MedPAC Chairman Glenn Hackbarth said that the panel is looking for ways to continue to attract more physicians to primary care. "We have too little primary care for the population that needs to be served," said Mr. Hackbarth. He said the commission wants to address that mismatch as quickly as possible.

The country should "expand the capacity of our existing primary care practices to care for bigger populations," Mr. Hackbarth said, adding that waiting for more physicians to be trained will take too long.

Currently, to be eligible for the quarterly payments, primary care physicians have to show that at least 60% of their total Medicare allowed charges come from Current Procedural Terminology (CPT) codes 99201-99215 (for office and other outpatient visits).

In 2011, the Centers for Medicare and Medicaid Services (CMS) paid $560 million in bonuses, and in 2012, the agency paid $664 million in bonuses to 194,428 family physicians, internists, pediatricians, geriatricians, nurse practitioners, and physician assistants.

MedPAC wants to revamp the payment scheme in part because it’s based on the fee-for-service system. "It’s about changing what qualifies as productivity for payment," said Mr. Hackbarth.

Instead, the commission is considering a per-beneficiary payment that would acknowledge all of the intangibles that go with primary care, including care coordination, afterhours access, and non–face-to-face interactions, Mr. Hackbarth said.

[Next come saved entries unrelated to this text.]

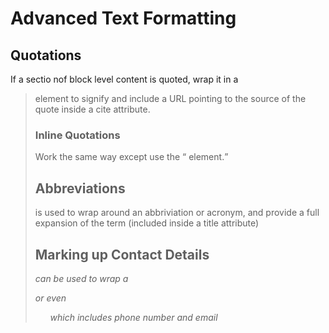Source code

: # Advanced Text Formatting #

## Quotations ##
If a sectio nof block level content is quoted, wrap it in a <blockquote> element to signify
and include a URL pointing to the source of the quote inside a cite attribute.

### Inline Quotations ### 
Work the same way except use the <q> element.

## Abbreviations ##
<abbr> is used to wrap around an abbriviation or acronym, and provide a full expansion of the term (included inside a title attribute)

## Marking up Contact Details ##
<Address> can be used to wrap a <p> or even <ul> which includes phone number and email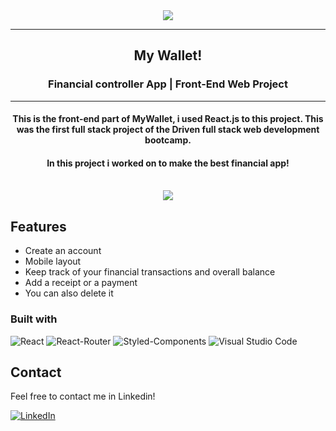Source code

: <div align="center"><img src="https://i.imgur.com/rTfGP5s.png"></img></div>
<hr>
<h2 align=center>My Wallet!</h2>
<h3 align=center>Financial controller App | Front-End Web Project</h3>
<hr>
<h4 align=center>This is the front-end part of MyWallet, i used React.js to this project. 
                  This was the first full stack project of the Driven full stack web development bootcamp.</h4>
<h4 align=center>In this project i worked on to make the best financial app!</h4>
<br>
<div align=center style="display:flex; justify-content: center; gap:5%">
    <img src="https://i.imgur.com/YcJPoHt.png">
</div>

## Features

- Create an account
- Mobile layout
- Keep track of your financial transactions and overall balance
- Add a receipt or a payment
- You can also delete it

### Built with

![React](https://img.shields.io/badge/react-%2320232a.svg?style=for-the-badge&logo=react&logoColor=%2361DAFB)
![React-Router](https://img.shields.io/badge/React_Router-CA4245?style=for-the-badge&logo=react-router&logoColor=white)
![Styled-Components](https://img.shields.io/badge/styled--components-DB7093?style=for-the-badge&logo=styled-components&logoColor=white)
![Visual Studio Code](https://img.shields.io/badge/Visual%20Studio%20Code-0078d7.svg?style=for-the-badge&logo=visual-studio-code&logoColor=white)

## Contact

Feel free to contact me in Linkedin!

[![LinkedIn][linkedin-shield]][linkedin-url]

<!-- MARKDOWN LINKS & IMAGES -->
<!-- https://www.markdownguide.org/basic-syntax/#reference-style-links -->

[linkedin-shield]: https://img.shields.io/badge/-LinkedIn-black.svg?style=for-the-badge&logo=linkedin&colorB=blue
[linkedin-url]: https://www.linkedin.com/in/ovinibarros/
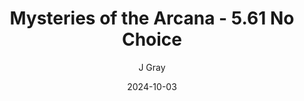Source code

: ---
title: 'Mysteries of the Arcana - 5.61 No Choice'
alt: 'Mysteries of the Arcana'
date: '2024-10-03'
author: 'J Gray'
artist: 'Keira'
---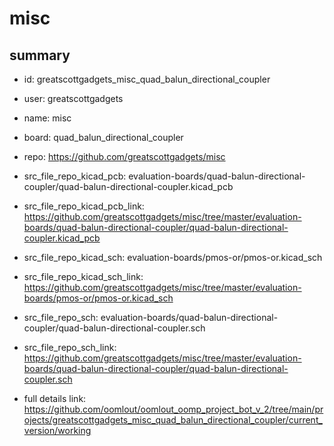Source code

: # misc
 
## summary 
* id: greatscottgadgets_misc_quad_balun_directional_coupler
* user: greatscottgadgets
* name: misc
* board: quad_balun_directional_coupler
* repo: https://github.com/greatscottgadgets/misc
* src_file_repo_kicad_pcb: evaluation-boards/quad-balun-directional-coupler/quad-balun-directional-coupler.kicad_pcb
* src_file_repo_kicad_pcb_link: https://github.com/greatscottgadgets/misc/tree/master/evaluation-boards/quad-balun-directional-coupler/quad-balun-directional-coupler.kicad_pcb
* src_file_repo_kicad_sch: evaluation-boards/pmos-or/pmos-or.kicad_sch
* src_file_repo_kicad_sch_link: https://github.com/greatscottgadgets/misc/tree/master/evaluation-boards/pmos-or/pmos-or.kicad_sch

* src_file_repo_sch: evaluation-boards/quad-balun-directional-coupler/quad-balun-directional-coupler.sch
* src_file_repo_sch_link: https://github.com/greatscottgadgets/misc/tree/master/evaluation-boards/quad-balun-directional-coupler/quad-balun-directional-coupler.sch
* full details link: https://github.com/oomlout/oomlout_oomp_project_bot_v_2/tree/main/projects/greatscottgadgets_misc_quad_balun_directional_coupler/current_version/working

MedPAC staff suggested several funding options. One would be to reduce payments for almost all services covered by the Physician Fee Schedule by about 1%. That would allow for a monthly per-beneficiary payment of about $2.60 a month.

Another option would be to reduce Medicare payments for services provided by specialists by 1.4%; that would provide the same $2.60 a month payment.

MedPAC staff also floated the idea of identifying and reducing payments for overpriced services. The CMS is currently evaluating many overpriced services, and the American Medical Association’s Relative Value Update Committee (RUC) has subsequently reduced time estimates and values for many of them. But the reductions in time and work values have not been proportionate, which means some services are still likely overvalued, said MedPAC staffer Kevin Hayes.

He estimated that targeting more of the overpriced services could allow a per-beneficiary pay boost to continue for 5 years, rising from $2.60 a month in the first year to $13 in the final year.

MedPAC meets again in April and submits its report to Congress in June. The next report will likely contain its final recommendations on the primary care incentive payment program.